→ **Written instruction**
Retype the material word for word, from its first line down to the line containing "scientific name: Chondrohierax uncinatus", including that line.

##### Dataset records

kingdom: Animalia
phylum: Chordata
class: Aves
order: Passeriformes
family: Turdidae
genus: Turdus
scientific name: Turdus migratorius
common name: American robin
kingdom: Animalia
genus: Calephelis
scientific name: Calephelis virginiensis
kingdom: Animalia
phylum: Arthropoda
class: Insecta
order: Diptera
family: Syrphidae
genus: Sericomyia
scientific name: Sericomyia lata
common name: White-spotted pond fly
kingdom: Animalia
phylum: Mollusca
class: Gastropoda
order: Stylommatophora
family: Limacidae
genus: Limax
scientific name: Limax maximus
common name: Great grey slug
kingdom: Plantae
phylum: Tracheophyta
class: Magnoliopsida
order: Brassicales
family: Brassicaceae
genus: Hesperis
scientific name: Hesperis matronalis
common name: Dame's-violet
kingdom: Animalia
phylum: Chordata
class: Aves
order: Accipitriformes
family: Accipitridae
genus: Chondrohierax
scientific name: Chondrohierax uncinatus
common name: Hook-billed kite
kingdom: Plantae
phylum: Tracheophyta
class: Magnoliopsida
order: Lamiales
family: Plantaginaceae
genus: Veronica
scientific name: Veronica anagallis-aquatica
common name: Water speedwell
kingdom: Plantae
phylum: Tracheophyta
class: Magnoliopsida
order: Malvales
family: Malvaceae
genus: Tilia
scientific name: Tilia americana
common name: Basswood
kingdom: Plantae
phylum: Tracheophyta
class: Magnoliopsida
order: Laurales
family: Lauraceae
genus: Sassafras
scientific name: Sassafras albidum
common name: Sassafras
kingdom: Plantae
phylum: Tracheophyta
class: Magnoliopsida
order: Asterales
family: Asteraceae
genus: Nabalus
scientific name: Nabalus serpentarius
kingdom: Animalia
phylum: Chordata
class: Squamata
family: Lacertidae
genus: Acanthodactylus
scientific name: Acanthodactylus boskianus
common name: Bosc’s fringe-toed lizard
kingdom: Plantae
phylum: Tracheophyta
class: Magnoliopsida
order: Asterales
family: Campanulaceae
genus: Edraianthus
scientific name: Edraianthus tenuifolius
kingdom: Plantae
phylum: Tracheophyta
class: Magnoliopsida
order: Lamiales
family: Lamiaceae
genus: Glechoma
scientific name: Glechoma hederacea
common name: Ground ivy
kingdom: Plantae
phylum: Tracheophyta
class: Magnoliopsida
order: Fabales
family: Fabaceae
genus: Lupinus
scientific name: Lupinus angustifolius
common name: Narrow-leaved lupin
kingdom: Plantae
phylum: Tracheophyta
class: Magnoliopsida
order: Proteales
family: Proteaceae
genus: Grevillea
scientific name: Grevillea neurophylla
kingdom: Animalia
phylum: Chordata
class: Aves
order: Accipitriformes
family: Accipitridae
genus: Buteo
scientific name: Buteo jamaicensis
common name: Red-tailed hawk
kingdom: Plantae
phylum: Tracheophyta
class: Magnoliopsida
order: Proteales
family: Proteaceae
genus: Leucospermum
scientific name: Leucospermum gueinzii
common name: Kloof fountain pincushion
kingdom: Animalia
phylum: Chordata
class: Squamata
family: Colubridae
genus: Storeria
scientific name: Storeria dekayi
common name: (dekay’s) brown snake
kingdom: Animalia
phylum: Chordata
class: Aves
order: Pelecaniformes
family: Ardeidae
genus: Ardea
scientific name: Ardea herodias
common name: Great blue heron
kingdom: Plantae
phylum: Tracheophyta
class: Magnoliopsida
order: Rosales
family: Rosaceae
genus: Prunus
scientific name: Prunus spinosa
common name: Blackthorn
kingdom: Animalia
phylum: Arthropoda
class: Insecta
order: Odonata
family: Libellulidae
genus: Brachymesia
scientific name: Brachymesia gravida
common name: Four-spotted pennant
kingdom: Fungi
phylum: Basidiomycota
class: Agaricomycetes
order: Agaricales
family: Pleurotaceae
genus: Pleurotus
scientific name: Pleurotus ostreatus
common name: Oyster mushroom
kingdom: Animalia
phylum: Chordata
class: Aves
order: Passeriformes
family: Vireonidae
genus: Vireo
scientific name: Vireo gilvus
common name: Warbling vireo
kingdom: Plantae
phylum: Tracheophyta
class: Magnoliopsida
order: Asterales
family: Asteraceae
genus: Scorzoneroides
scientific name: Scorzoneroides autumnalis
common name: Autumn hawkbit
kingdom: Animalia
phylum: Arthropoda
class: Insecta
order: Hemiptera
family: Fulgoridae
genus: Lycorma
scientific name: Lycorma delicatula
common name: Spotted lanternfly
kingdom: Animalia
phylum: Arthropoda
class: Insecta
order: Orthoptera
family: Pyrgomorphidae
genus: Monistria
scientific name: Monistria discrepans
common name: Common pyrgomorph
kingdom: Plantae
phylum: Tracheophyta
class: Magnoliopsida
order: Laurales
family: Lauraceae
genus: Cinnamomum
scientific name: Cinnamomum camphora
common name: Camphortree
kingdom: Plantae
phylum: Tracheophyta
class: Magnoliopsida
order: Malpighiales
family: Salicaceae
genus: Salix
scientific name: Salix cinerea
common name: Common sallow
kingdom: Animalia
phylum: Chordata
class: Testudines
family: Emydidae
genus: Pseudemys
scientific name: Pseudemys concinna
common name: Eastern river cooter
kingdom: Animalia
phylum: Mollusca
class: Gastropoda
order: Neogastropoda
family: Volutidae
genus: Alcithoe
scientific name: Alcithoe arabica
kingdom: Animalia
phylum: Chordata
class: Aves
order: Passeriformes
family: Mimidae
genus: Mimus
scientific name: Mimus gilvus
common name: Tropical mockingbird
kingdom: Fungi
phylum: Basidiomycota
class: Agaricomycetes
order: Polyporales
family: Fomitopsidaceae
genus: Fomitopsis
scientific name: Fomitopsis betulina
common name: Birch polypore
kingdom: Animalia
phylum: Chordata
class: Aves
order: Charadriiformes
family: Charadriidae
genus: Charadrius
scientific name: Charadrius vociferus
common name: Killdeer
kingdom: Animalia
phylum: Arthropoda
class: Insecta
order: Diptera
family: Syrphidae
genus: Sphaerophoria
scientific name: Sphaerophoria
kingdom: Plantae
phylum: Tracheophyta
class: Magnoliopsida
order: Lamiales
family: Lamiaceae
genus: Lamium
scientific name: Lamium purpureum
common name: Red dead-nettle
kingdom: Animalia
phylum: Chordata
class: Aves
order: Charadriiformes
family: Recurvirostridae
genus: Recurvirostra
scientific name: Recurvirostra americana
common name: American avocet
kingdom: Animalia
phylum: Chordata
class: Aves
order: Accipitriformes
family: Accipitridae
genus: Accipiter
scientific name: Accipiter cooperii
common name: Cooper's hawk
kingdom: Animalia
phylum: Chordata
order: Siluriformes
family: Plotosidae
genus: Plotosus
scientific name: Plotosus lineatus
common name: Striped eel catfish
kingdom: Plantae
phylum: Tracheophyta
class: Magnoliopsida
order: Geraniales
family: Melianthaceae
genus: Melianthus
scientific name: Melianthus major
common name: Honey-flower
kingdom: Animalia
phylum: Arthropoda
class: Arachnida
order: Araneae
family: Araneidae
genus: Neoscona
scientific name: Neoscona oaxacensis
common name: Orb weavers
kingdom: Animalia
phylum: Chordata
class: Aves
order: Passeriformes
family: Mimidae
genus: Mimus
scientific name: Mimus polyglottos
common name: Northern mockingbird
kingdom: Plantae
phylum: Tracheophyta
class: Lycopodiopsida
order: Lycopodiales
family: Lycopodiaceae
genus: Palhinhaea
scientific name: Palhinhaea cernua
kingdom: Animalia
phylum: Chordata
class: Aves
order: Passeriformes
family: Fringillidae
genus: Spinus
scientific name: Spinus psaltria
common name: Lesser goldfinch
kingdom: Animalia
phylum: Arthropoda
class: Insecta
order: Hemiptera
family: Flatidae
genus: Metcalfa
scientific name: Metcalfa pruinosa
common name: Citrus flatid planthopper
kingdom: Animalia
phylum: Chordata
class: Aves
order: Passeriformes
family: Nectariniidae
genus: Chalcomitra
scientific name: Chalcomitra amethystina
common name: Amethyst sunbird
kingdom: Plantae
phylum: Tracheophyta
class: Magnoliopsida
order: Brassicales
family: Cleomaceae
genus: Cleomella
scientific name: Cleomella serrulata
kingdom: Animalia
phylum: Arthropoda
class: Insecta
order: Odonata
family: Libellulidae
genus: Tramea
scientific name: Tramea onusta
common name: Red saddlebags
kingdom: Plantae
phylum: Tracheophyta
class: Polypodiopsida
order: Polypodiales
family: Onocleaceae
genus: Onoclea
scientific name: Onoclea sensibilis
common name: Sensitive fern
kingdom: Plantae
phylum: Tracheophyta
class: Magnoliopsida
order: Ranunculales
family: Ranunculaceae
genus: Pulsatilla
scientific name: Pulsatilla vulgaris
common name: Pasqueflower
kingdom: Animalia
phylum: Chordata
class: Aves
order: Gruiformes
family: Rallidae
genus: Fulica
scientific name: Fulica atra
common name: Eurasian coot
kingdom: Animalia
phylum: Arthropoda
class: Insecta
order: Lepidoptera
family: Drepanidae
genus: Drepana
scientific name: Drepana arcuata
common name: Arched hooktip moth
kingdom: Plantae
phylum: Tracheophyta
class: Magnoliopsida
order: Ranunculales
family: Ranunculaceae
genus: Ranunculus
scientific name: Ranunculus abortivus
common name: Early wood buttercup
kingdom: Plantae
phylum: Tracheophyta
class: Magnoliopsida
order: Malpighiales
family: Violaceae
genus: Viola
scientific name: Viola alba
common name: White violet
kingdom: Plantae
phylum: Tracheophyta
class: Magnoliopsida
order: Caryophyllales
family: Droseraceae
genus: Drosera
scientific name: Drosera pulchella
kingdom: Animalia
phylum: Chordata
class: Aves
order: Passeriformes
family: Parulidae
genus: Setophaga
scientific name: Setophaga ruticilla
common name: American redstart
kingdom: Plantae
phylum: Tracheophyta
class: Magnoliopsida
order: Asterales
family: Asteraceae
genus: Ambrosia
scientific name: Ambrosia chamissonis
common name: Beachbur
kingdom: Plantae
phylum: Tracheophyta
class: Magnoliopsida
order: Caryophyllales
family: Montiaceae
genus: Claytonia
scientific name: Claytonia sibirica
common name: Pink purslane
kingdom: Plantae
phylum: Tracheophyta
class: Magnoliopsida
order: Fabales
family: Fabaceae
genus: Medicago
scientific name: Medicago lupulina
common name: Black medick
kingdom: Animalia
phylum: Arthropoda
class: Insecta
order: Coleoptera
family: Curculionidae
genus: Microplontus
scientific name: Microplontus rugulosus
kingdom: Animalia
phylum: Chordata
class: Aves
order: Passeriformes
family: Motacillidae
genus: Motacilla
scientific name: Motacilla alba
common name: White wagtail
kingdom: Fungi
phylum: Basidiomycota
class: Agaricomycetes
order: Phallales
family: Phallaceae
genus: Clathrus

##########

→ **Task answer**
kingdom: Animalia
phylum: Chordata
class: Aves
order: Passeriformes
family: Turdidae
genus: Turdus
scientific name: Turdus migratorius
common name: American robin
kingdom: Animalia
genus: Calephelis
scientific name: Calephelis virginiensis
kingdom: Animalia
phylum: Arthropoda
class: Insecta
order: Diptera
family: Syrphidae
genus: Sericomyia
scientific name: Sericomyia lata
common name: White-spotted pond fly
kingdom: Animalia
phylum: Mollusca
class: Gastropoda
order: Stylommatophora
family: Limacidae
genus: Limax
scientific name: Limax maximus
common name: Great grey slug
kingdom: Plantae
phylum: Tracheophyta
class: Magnoliopsida
order: Brassicales
family: Brassicaceae
genus: Hesperis
scientific name: Hesperis matronalis
common name: Dame's-violet
kingdom: Animalia
phylum: Chordata
class: Aves
order: Accipitriformes
family: Accipitridae
genus: Chondrohierax
scientific name: Chondrohierax uncinatus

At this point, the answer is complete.